● **TASK PROMPT**: Each record must be printed again exactly as it appears.
»»
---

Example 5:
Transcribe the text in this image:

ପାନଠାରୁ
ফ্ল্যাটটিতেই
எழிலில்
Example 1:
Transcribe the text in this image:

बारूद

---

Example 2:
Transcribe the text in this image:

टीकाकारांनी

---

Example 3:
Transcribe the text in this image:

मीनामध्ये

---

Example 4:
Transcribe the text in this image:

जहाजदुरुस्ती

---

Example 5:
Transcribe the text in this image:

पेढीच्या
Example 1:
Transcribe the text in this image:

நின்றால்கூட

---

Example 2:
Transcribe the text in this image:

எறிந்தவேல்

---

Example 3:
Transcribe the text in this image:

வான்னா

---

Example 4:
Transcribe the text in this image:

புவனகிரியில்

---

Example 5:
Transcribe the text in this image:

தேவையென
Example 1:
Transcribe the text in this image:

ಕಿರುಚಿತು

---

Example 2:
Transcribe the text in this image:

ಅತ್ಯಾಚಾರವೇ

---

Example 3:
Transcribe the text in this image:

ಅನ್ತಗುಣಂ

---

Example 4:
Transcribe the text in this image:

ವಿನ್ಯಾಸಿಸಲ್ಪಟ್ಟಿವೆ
««
● **OUTPUT OF THE TASK**:
---

Example 5:
Transcribe the text in this image:

ପାନଠାରୁ
ফ্ল্যাটটিতেই
எழிலில்
Example 1:
Transcribe the text in this image:

बारूद

---

Example 2:
Transcribe the text in this image:

टीकाकारांनी

---

Example 3:
Transcribe the text in this image:

मीनामध्ये

---

Example 4:
Transcribe the text in this image:

जहाजदुरुस्ती

---

Example 5:
Transcribe the text in this image:

पेढीच्या
Example 1:
Transcribe the text in this image:

நின்றால்கூட

---

Example 2:
Transcribe the text in this image:

எறிந்தவேல்

---

Example 3:
Transcribe the text in this image:

வான்னா

---

Example 4:
Transcribe the text in this image:

புவனகிரியில்

---

Example 5:
Transcribe the text in this image:

தேவையென
Example 1:
Transcribe the text in this image:

ಕಿರುಚಿತು

---

Example 2:
Transcribe the text in this image:

ಅತ್ಯಾಚಾರವೇ

---

Example 3:
Transcribe the text in this image:

ಅನ್ತಗುಣಂ

---

Example 4:
Transcribe the text in this image:

ವಿನ್ಯಾಸಿಸಲ್ಪಟ್ಟಿವೆ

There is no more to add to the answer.